ESTRATTO SCELTO —
^^^^^^^^^^^^^^^^

Abbiamo più volte parlato, persino nei pochi giorni di vita di questo luogo di confronto fisico – pur in un mondo virtuale – di una Sardegna diventata (o rimasta) terra di conquista, intesa come consumo del territorio, per vecchie e nuove intraprese legate allo sfruttamento delle risorse naturali.
Iniziative spesso impattanti dal punto di vista ambientale, capaci di trasferire oltremare i benefici economici sostanziali e di produrre ben poco benessere nel circuito occupazionale isolano, per non parlare di prezzi e tariffe.
A questo quadro di sostanziale dipendenza va aggiunta un’analisi che, nella sua semplicità, risulta imbarazzante. A classificare la Sardegna degli anni Duemila come semplice entità geografica, in una più ampia cartina degli equilibri socio-politici ormai non solo nazionali ma continentali, è la presa d’atto della perdita di asset centrali per ogni sistema produttivo.
Vogliamo partire dal credito? Da tempo l’Isola non può più contare su banche che, a seconda dei cicli economici, svolgano una funzione “sociale” di stimolo e governo della nascita, del supporto, persino del salvataggio di aziende centrali per il tessuto connettivo imprenditoriale del territorio.
Il Banco di Sardegna, che pure resta un importante punto di riferimento per molti risparmiatori, è da tempo finito sotto il controllo dell’emiliana Bper, il Cis (nato con lo scopo di supportare e tutelare il sistema delle imprese) è sotto l’egida di Banca Intesa. E persino alcuni dei più noti marchi sardi non sono da tempo “autonomi”.
Qualche esempio? La birra Ichnusa è di proprietà del colosso Heineken, il mirto Zedda Piras e i vigneti Sella&Mosca sono stati acquisiti dalla Campari, e di altre prossime cessioni si parla a proposito di alcune eccellenze nel settore agroalimentare. E allora non c’è davvero da stupirsi se tutti gli indicatori economici ci parlano di un tracollo che è persino più marcato rispetto a quello italiano.

^^^^^^^^^^^^^^^^

ESERCIZI PROPOSTI —
**A.** Rispondi in base all'estratto:
(i) Chi controlla il Banco di Sardegna?
(ii) Di chi è la birra Ichnusa?
(iii) Sotto l'egida di quale banca si trova il Cis?
**B.** Le seguenti affermazioni concordano con l'estratto? Rispondi sì o no a ciascuna e cita le parole del testo che lo stabiliscono.
(i) Il mirto Zedda Piras è stato acquisito dalla Campari.
(ii) Il tracollo indicato dagli indicatori economici sardi è meno marcato di quello italiano.
(iii) Il Cis è nato per supportare e tutelare il sistema delle imprese.
**C.** Secondo l'estratto, perché la Sardegna degli anni Duemila va classificata come semplice entità geografica? Rispondi in una-tre frasi.
I dati riportati qui sotto sono materiale a sé, distinto dall'estratto.

[Voci elencate in un insieme di dati]
^^^^^^^^^^^^^^^^

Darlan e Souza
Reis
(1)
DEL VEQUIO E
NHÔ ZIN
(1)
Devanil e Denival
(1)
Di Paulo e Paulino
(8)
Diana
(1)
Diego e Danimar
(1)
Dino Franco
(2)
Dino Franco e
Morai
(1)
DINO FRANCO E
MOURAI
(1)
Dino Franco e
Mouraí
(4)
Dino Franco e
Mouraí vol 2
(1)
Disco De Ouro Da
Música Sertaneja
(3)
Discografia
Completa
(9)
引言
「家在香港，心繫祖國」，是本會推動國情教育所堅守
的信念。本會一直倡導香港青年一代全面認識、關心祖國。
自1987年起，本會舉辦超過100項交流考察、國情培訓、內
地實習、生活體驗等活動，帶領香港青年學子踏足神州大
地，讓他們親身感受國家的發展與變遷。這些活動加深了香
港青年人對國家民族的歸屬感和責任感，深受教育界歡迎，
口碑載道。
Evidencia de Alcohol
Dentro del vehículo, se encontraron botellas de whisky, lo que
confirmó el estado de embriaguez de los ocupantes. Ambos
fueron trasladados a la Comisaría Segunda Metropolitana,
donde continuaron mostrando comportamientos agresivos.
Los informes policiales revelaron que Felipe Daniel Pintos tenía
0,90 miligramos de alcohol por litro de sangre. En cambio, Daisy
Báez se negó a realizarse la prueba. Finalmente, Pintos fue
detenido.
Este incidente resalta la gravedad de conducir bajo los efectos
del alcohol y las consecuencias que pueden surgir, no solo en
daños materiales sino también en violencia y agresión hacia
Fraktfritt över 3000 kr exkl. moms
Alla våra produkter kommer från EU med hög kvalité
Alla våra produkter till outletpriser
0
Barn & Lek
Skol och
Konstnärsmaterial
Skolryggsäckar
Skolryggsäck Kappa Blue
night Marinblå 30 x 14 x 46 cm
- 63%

^^^^^^^^^^^^^^^^

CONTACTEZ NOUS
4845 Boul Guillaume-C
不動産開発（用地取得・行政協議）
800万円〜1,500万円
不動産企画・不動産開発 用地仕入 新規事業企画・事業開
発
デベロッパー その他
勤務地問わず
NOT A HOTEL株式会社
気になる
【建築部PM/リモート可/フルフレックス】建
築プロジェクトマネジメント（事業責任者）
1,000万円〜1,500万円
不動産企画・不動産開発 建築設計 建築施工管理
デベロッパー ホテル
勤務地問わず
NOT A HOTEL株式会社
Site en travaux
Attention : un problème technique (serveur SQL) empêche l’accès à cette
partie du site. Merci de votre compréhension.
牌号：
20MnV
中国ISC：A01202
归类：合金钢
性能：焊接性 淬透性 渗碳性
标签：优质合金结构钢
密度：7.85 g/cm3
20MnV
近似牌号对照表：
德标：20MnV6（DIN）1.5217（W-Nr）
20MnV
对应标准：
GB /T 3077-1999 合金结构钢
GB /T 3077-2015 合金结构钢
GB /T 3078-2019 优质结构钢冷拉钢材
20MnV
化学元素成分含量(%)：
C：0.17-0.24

^^^^^^^^^^^^^^^^

SOLUZIONI DEGLI ESERCIZI —
**A.**
(i) L'emiliana Bper.
(ii) Del colosso Heineken.
(iii) Banca Intesa.

**B.**
(i) Sì: "il mirto Zedda Piras e i vigneti Sella&Mosca sono stati acquisiti dalla Campari".
(ii) No: "un tracollo che è persino più marcato rispetto a quello italiano".
(iii) Sì: "nato con lo scopo di supportare e tutelare il sistema delle imprese".

**C.** Perché si prende atto della perdita di asset centrali per ogni sistema produttivo. Il primo esempio è il credito: l'Isola non può più contare su banche che svolgano una funzione "sociale" di stimolo e sostegno alle aziende del territorio.